• **YOUR OBJECTIVE**:
What you return must match the listing exactly, with every image removed.
*** DATA FOR REVIEW Section Begins ***
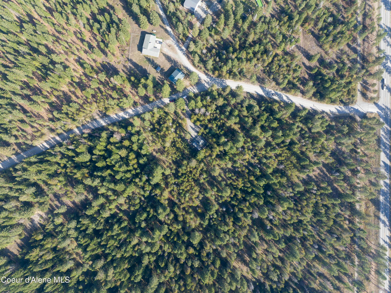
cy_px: 146
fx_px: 271
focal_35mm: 24
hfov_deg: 71.6
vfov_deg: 56.8
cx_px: 196
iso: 110
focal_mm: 12.29
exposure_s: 1/400
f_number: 2.8
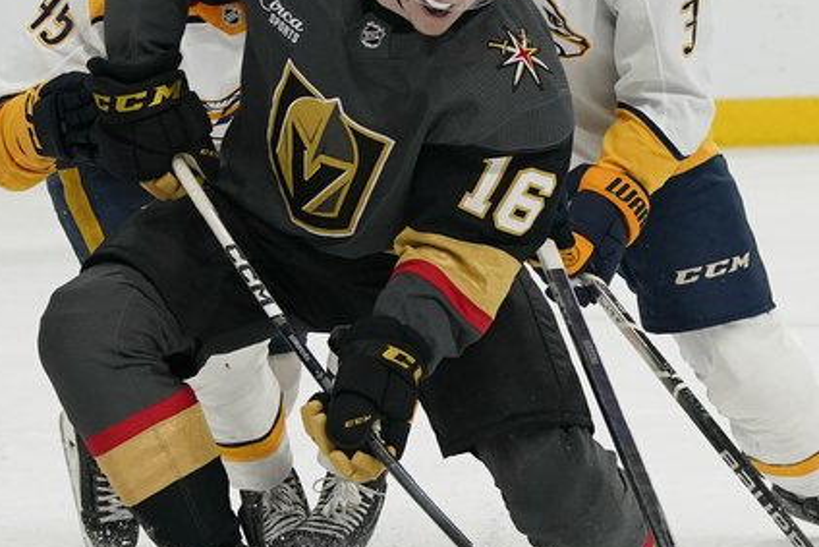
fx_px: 4506
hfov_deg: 10.4
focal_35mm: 198
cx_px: 342
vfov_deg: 6.9
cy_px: 234
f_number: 4
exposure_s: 1/2000
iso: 4000
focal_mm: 70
*** DATA FOR REVIEW Section Ends ***
• **RESULT OF THIS TASK**:
cy_px: 146
fx_px: 271
focal_35mm: 24
hfov_deg: 71.6
vfov_deg: 56.8
cx_px: 196
iso: 110
focal_mm: 12.29
exposure_s: 1/400
f_number: 2.8
fx_px: 4506
hfov_deg: 10.4
focal_35mm: 198
cx_px: 342
vfov_deg: 6.9
cy_px: 234
f_number: 4
exposure_s: 1/2000
iso: 4000
focal_mm: 70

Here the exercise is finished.